(Exercise set)
1 - For the text below on Witten's 2004 and 2005 tennis seasons, decide whether each statement agrees with it, answering yes or no and quoting the deciding words. (a) Witten won his first professional title in Joplin, Missouri. (b) Witten lost in the second round of the ATP event in Indianapolis. (c) Witten won consecutive titles in Ecuador.
2 - Continue the account of Witten's tennis seasons below, starting after its last sentence.

Document excerpt Block Start


===2004===
As a wildcard, Witten won his first professional title at the USTA Pro Circuit event in Joplin, Missouri. He also reached two other finals at USTA Pro Circuit events in Peoria, Illinois, and Lexington, Kentucky.

===2005===
Upon graduation from the University of Kentucky, Witten was given a lucky loser entrance into the ATP event in Indianapolis, Indiana where he lost in the first round to Andy Murray. He then won consecutive titles later in the summer on the ITF Circuit in Ecuador. He finished the year strong by reaching the semifinals of USTA Circuit events in Waco, Texas, and Honolulu, Hawaii.

Document excerpt Block End
Records supplied Block Start

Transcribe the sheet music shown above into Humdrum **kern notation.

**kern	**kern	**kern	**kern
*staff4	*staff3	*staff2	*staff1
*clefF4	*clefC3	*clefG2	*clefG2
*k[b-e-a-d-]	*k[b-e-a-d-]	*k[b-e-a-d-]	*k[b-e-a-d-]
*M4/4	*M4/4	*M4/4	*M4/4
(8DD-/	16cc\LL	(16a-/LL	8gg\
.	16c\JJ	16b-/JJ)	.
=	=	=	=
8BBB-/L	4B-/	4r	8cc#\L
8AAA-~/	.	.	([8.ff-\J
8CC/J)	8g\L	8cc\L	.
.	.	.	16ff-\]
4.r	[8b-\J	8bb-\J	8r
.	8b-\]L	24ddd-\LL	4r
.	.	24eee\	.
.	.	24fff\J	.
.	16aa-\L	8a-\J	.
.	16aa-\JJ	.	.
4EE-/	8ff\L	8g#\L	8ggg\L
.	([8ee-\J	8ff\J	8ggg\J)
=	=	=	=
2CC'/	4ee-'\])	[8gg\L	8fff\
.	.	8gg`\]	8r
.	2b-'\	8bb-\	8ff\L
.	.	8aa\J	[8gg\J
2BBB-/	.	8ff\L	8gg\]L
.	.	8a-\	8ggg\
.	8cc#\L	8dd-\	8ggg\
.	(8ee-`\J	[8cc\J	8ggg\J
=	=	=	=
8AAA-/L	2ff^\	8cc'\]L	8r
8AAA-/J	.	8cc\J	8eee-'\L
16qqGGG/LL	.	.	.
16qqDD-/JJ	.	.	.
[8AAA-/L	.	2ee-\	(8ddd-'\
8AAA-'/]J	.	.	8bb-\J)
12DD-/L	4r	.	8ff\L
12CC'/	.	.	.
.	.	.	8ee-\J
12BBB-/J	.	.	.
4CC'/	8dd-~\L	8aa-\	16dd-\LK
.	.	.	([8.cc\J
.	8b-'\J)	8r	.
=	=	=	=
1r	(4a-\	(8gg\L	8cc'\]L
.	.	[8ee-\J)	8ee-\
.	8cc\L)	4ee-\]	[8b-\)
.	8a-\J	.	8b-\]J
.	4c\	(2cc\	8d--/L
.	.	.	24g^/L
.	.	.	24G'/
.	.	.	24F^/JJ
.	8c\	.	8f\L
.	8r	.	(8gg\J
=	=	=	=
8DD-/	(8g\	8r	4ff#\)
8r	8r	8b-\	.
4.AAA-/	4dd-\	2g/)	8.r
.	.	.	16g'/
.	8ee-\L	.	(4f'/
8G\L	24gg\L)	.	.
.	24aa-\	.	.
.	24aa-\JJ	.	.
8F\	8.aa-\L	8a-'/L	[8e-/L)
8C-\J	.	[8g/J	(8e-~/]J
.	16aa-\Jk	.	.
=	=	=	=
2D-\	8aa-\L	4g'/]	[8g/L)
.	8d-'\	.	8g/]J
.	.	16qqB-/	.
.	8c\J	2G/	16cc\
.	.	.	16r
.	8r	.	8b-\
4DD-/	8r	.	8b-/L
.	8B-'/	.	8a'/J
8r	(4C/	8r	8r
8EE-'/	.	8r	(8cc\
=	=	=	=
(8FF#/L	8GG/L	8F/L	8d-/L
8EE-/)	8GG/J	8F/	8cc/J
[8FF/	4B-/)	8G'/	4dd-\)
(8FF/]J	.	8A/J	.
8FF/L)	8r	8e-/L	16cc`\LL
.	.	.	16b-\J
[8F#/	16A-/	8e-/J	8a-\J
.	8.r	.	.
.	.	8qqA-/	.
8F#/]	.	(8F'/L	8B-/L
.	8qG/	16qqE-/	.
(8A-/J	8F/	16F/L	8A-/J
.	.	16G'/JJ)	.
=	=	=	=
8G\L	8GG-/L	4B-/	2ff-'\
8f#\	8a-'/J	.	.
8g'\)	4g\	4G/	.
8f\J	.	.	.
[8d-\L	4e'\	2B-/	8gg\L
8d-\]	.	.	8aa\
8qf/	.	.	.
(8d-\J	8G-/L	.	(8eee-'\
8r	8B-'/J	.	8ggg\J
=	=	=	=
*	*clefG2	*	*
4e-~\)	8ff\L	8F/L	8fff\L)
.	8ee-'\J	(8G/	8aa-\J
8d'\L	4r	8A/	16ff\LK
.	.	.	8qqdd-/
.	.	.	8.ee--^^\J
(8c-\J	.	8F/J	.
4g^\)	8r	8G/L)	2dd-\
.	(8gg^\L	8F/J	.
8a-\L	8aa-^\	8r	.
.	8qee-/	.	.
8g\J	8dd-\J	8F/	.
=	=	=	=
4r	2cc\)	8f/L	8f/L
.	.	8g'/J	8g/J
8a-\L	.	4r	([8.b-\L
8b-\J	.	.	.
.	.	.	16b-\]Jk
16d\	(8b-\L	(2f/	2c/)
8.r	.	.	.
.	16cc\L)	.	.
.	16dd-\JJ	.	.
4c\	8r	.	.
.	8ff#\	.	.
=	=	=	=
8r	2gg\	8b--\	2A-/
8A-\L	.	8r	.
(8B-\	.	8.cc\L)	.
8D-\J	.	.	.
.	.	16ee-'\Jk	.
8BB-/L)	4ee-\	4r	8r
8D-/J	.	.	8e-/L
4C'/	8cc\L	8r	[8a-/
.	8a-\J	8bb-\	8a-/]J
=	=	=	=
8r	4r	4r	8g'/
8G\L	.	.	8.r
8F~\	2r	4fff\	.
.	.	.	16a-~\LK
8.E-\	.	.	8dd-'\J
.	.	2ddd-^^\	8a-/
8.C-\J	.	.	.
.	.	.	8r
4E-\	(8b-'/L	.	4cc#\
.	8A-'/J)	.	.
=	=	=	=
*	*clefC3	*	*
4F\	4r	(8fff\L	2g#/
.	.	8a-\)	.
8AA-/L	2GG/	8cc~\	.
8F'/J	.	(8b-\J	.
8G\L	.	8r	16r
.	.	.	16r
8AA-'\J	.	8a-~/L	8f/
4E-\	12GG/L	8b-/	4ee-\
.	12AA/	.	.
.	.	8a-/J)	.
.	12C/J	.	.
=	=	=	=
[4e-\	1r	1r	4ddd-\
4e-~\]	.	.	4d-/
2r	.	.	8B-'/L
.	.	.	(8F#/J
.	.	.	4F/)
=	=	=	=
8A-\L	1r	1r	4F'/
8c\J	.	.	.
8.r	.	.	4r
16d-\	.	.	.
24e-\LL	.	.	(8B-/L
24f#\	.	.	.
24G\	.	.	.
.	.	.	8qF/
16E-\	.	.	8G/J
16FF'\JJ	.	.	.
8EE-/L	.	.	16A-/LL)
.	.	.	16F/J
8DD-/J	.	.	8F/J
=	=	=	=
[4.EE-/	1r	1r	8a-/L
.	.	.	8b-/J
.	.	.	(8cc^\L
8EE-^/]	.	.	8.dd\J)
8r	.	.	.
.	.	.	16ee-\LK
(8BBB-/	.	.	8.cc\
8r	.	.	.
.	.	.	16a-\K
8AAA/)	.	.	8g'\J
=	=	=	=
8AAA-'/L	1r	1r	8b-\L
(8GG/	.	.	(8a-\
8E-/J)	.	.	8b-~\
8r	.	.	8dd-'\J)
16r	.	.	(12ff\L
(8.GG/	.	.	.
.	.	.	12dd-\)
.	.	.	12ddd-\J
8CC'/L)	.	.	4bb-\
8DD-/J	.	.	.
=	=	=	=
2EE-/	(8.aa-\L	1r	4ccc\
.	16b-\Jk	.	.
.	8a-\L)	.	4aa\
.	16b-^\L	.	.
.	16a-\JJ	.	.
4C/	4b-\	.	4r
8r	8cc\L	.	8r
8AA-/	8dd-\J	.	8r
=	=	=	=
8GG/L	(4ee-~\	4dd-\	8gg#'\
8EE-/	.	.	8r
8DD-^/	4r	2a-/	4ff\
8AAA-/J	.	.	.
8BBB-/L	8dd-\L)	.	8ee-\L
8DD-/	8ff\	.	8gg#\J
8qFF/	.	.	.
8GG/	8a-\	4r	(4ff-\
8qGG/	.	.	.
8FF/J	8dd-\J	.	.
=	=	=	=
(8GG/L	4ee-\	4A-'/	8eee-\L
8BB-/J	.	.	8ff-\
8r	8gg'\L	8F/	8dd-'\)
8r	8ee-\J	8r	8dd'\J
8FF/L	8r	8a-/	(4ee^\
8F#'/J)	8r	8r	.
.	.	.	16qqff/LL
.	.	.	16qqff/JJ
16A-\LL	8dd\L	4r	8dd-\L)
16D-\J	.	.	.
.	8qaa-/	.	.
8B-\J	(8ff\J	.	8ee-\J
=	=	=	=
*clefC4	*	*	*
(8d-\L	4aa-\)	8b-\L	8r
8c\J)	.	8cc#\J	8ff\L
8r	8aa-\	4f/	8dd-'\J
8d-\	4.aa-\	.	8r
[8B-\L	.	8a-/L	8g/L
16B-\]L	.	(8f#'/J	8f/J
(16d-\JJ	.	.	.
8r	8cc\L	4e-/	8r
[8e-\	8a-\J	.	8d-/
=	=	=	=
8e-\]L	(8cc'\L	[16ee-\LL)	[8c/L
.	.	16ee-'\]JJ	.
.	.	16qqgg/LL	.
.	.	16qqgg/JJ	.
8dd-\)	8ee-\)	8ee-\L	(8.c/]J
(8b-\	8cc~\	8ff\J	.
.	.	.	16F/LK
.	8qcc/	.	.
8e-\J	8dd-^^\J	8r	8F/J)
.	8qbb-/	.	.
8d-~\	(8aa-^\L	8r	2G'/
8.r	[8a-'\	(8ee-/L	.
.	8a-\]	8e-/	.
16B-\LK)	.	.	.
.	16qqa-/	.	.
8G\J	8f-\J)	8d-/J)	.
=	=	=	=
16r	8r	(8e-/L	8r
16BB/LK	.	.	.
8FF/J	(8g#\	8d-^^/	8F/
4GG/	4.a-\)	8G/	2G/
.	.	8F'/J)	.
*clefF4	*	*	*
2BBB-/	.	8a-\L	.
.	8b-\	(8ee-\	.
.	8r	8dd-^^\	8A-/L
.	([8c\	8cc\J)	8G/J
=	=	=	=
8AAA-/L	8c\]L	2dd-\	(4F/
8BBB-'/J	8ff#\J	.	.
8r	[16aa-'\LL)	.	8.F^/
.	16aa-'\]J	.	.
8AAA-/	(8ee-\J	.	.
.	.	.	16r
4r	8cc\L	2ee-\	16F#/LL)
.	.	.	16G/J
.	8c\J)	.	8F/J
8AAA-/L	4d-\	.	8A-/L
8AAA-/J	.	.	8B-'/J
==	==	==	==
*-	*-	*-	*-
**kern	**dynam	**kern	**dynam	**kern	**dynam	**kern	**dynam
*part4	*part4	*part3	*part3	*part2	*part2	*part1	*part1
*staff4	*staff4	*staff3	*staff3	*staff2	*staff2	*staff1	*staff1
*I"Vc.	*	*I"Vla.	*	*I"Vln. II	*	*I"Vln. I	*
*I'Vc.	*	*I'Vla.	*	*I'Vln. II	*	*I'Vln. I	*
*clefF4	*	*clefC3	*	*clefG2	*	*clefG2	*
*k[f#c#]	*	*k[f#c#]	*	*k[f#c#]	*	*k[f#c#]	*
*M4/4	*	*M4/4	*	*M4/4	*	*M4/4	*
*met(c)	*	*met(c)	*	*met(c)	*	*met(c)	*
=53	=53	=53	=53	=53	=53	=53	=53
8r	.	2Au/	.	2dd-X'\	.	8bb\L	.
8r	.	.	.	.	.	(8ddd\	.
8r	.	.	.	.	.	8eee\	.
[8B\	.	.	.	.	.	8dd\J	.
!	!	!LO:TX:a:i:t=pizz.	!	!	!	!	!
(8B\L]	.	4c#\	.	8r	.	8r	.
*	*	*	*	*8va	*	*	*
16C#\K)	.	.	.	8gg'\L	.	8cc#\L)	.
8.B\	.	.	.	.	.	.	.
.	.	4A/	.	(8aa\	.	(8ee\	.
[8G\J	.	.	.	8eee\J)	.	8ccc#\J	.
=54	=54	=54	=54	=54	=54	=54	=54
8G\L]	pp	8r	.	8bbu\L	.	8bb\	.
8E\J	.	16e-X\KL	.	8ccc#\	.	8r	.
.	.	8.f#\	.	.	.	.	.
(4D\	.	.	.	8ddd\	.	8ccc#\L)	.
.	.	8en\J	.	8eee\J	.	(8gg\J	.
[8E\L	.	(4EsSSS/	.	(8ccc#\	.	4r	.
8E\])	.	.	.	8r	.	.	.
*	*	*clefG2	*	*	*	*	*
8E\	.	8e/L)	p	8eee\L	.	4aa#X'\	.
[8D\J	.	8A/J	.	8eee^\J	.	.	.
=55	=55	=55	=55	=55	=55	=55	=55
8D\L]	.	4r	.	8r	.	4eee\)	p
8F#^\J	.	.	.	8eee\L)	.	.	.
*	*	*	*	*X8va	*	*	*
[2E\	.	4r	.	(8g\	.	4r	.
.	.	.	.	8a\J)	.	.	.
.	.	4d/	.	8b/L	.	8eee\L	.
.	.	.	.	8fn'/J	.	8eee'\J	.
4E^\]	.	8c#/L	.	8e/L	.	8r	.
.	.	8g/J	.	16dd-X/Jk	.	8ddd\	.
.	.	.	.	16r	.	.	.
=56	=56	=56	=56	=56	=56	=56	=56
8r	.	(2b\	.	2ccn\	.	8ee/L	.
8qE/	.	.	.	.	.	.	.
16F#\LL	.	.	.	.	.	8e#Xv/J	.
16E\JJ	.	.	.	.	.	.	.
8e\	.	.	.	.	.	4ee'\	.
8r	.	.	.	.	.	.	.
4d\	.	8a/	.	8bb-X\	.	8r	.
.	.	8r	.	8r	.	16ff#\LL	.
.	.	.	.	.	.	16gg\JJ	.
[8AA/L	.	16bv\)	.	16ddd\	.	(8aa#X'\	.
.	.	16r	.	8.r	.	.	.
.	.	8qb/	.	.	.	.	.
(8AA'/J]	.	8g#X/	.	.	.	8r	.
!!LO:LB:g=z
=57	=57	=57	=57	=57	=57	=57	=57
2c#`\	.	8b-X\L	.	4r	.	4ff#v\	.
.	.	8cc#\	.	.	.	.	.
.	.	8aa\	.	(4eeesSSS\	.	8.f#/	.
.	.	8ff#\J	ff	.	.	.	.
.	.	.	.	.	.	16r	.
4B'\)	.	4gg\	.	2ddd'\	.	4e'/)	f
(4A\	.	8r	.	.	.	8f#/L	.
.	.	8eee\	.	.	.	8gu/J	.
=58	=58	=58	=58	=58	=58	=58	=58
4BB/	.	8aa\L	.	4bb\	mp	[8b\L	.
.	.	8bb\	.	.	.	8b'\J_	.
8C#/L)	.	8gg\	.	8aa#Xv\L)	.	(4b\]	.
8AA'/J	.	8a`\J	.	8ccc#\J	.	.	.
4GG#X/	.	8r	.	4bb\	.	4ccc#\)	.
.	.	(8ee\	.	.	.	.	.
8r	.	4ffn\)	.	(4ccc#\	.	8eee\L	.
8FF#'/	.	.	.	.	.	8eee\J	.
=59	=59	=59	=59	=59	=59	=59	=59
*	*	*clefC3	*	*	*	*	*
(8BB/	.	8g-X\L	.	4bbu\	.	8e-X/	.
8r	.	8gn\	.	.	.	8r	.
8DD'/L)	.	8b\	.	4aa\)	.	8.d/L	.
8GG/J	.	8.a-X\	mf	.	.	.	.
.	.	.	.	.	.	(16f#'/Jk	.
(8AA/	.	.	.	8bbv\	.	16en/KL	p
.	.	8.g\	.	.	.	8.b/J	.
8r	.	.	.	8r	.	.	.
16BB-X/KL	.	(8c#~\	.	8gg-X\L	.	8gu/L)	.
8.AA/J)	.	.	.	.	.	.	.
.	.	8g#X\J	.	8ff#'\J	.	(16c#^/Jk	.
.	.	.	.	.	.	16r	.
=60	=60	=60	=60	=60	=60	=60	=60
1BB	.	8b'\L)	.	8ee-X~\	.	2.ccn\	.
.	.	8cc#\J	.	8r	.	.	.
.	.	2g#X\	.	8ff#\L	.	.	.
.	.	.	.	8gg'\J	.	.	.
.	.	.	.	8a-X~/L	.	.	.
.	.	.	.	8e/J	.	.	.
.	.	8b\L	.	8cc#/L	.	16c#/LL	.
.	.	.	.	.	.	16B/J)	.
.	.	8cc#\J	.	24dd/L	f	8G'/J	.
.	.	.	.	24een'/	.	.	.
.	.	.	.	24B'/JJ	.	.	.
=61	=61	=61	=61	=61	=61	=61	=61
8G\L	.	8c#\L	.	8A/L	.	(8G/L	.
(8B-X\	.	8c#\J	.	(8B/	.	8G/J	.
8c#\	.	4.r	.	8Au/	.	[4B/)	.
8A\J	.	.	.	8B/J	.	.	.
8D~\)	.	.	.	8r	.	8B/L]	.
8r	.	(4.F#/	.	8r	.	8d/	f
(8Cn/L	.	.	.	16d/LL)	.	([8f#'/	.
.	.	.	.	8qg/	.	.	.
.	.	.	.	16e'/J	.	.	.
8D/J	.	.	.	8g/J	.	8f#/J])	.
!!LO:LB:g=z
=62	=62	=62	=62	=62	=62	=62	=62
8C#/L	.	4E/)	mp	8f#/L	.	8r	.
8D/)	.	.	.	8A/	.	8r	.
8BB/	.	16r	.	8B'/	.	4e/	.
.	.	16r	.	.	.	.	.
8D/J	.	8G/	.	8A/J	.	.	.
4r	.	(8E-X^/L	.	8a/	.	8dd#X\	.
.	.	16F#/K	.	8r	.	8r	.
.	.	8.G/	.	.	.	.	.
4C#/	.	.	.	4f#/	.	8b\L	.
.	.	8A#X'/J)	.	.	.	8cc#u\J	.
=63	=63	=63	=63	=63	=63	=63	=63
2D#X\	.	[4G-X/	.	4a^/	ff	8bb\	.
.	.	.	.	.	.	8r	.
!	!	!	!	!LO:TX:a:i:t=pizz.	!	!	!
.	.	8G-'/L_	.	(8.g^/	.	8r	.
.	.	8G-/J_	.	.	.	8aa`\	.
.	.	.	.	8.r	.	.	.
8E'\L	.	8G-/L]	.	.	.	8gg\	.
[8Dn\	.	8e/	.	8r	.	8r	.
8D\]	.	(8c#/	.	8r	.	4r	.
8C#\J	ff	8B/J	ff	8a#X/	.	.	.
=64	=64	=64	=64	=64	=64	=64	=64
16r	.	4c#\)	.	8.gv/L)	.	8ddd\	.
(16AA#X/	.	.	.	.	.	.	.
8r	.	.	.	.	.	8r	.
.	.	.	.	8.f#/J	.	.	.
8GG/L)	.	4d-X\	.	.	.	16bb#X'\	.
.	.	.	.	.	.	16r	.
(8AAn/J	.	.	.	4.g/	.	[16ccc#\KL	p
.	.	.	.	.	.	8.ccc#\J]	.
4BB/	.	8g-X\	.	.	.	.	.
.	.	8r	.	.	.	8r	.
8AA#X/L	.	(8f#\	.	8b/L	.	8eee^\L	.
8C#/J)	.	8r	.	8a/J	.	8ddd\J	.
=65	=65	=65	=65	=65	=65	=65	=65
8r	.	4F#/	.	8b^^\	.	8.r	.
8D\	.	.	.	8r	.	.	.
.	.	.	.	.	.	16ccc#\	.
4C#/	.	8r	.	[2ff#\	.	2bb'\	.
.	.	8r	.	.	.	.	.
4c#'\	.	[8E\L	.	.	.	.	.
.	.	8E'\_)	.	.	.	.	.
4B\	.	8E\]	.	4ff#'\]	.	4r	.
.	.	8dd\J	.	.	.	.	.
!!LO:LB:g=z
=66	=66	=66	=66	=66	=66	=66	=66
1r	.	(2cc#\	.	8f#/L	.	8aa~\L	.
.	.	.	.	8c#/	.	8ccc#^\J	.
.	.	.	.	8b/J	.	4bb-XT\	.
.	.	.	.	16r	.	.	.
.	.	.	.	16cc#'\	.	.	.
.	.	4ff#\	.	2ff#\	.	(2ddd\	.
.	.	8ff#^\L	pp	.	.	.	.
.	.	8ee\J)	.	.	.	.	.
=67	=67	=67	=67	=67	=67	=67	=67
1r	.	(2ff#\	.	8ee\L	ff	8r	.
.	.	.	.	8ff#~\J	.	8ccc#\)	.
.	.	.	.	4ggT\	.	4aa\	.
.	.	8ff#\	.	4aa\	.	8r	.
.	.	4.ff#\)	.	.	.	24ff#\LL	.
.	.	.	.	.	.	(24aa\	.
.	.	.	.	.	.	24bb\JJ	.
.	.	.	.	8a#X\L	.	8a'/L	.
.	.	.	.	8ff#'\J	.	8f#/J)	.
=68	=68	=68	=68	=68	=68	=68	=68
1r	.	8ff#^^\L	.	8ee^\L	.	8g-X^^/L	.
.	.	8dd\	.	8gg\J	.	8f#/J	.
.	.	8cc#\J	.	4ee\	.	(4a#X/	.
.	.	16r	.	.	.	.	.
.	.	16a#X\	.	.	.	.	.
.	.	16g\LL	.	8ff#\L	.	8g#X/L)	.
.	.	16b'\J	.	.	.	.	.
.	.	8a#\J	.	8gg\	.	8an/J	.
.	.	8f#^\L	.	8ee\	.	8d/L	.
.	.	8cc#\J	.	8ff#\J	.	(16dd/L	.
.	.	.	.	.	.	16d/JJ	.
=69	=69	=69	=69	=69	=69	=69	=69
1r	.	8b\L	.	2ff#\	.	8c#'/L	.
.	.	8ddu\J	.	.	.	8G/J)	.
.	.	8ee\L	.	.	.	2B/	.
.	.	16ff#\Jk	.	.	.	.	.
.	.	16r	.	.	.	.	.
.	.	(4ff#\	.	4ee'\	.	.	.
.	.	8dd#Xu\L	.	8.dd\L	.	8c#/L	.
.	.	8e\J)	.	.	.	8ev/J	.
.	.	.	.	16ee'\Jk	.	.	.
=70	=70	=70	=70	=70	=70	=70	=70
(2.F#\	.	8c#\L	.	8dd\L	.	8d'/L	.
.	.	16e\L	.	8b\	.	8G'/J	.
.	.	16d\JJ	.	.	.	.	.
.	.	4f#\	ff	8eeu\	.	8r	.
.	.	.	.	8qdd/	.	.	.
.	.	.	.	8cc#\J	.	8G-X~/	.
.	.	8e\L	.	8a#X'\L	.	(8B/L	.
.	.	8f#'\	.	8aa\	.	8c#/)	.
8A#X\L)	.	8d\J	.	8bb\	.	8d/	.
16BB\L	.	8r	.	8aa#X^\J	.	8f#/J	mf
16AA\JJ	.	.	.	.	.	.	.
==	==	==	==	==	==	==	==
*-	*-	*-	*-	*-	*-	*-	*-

Records supplied Block End

(Exercise answers)
1 -
(a) Yes: "Witten won his first professional title at the USTA Pro Circuit event in Joplin, Missouri"
(b) No: "he lost in the first round to Andy Murray"
(c) Yes: "won consecutive titles later in the summer on the ITF Circuit in Ecuador"

2 -
===2006===
His most successful year to date, Witten ended the year with a high of No. 171 on the ATP Tour. He attempted to qualify for the French Open and Wimbledon. He qualified for his first Grand Slam at the US Open where he lost in the first round to Paul Goldstein. He began the year by winning the title at the USTA Pro Circuit event in Tampa, Florida. He went on to win USTA Pro Circuit titles in Joplin, Missouri, and Harlingen, Texas. He received a wildcard to the ATP event in Houston, Texas, where he lost in the first round to Marcos Baghdatis. He also attempted to qualify for ATP events in Delray Beach, Florida, Newport, Rhode Island, Indianapolis, Indiana, and Cincinnati, Ohio. Witten made his main draw Grand Slam debut when he and Phillip Simmonds partnered in doubles at the US Open. They lost in the first round to the pairing of Alexander Peya and Björn Phau.

===2007===
Witten attempted to qualify for all four Grand Slam events. He qualified for the ATP event in Memphis, Tennessee, where he lost in the first round to Jürgen Melzer. Nearly a year and a half since his last title, Witten won his seventh championship at the USTA Pro Circuit event in Tulsa, Oklahoma, where he defeated Donald Young in the final. He reached the quarterfinals of five other USTA Pro Circuit events.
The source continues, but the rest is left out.